“We all did feel the same, we just saw it from a different point of view” – Bob Dylan, Tangled Up in Blue.
What is truth? What is reality? Maybe you think those questions are for the philosophers or the clergymen who grapple with the ultimate questions of what is good and bad, right and wrong, and true and false about the world. But the fact is that each one of us decides what is true and what is real each day. We look at the events in our lives and make judgments about whether they are good or bad for us. We look at our past experiences and decide what is true or false about them. We look to the future and anticipate with either fear or excitement.
Here is an example. A client of mine is a musician and wanted to put on a performance for some friends and acquaintances near his home. As he contemplated playing his guitar and singing his songs, he was struck by fear. He was afraid of the judgments of his friends. Would they like his music or not? Would he play well or not? These thoughts produced the fear of performing and he resisted planning the evening and sending out invitations. I worked with him on changing his perspective. I suggested he plan on playing music for himself, which he loves to do and to have fun doing it. Then invite his friends to join him for an enjoyable time listening to music. That change in perspective reduced his fear and he was able to plan the performance, invite his friends and have a good time playing and singing his songs. The actions were the same, but the way he looked at it was different.

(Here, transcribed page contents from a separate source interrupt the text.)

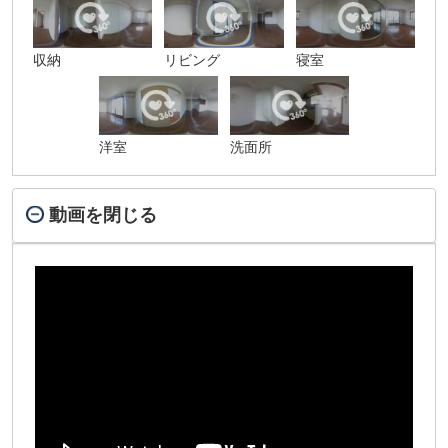
収納
リビング
寝室
洋室
洗面所
動画を閉じる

This idea of change of perspective is crucial during this time of Corona Virus uncertainty. Lockdowns, limitations on travel, loss of jobs, isolation, and fear of infection or even of losing our life are some of the results of this pandemic. And no one knows how long it will last. A change of perspective can be a key to surviving and even thriving right now.

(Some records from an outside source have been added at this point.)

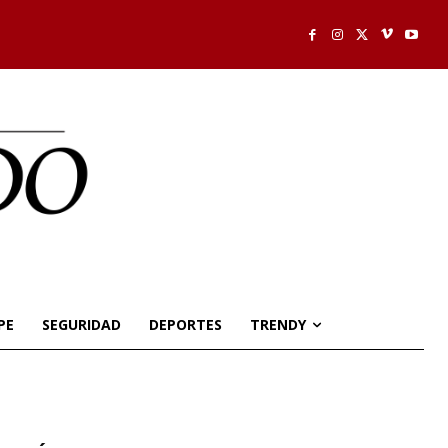
PE
SEGURIDAD
DEPORTES
TRENDY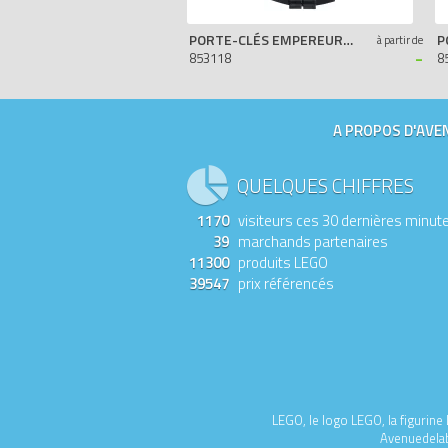
PORTE-CLÉS EMPEREUR PALPATINE
à partir de
-
853118
8
A PROPOS D'AVEN
QUELQUES CHIFFRES
1170
visiteurs ces 30 dernières minut
39
marchands partenaires
11300
produits LEGO
39547
prix référencés
LEGO, le logo LEGO, la figurin
Avenuedelabr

Here are some ways to change your perspective during this chaotic time:
- WHEN YOU ARE WORRIED ABOUT THE FUTURE – LIVE IN THE PRESENT. We don’t know what tomorrow, next week or next year will hold in store for us. Don’t look or plan too far ahead. Just take it one day at a time.
- WHEN YOU ARE FEELING SORRY FOR YOURSELF – MAKE LEMONS INTO LEMONADE. If you have temporarily been laid off or have lost your job, think about ways you can use this time productively. Volunteer, write an article or start writing that novel you have in your head. Take up a new hobby or develop a talent that has lain dormant inside you for years.
- WHEN YOU ARE FEELING SOCIALLY ISOLATED – REACH OUT TO OTHERS. We are all in the same boat so call someone that maybe needs an encouraging word. Isolation can lead to depression so keep connected.
- WHEN YOU FEEL DEPRESSED – GET SOME EXERCISE. Working out, especially aerobic exercise changes your brain chemistry and releases endorphins, those feel-good chemicals that help you to keep a positive attitude.
- WHEN YOU ARE IN A NEGATIVE STATE OF MIND – BE GRATEFUL. Make a list of all the things you are grateful for and update it daily. A 2005 study at the University of Pennsylvania showed that one of the greatest contributing factors to overall happiness in life is how much gratitude we show. And a noticeable difference can be experienced with as little as three expressions each day.
Changing your perspective is like looking at a tree from a particular angle and then moving to a different place and looking again. The tree looks different because we are in a new place. Fear can turn to fun, anxiety to excitement, anger to energy. Even sadness can be transformed into introspection and thinking deeply about what is important in life.
When this pandemic is all over, may it be soon, we will look back with wonder at how we got through it and even find some humor in it. Changing your perspective can radically alter the way you experience your life and it is a skill that you can use to navigate thru the roughest of times.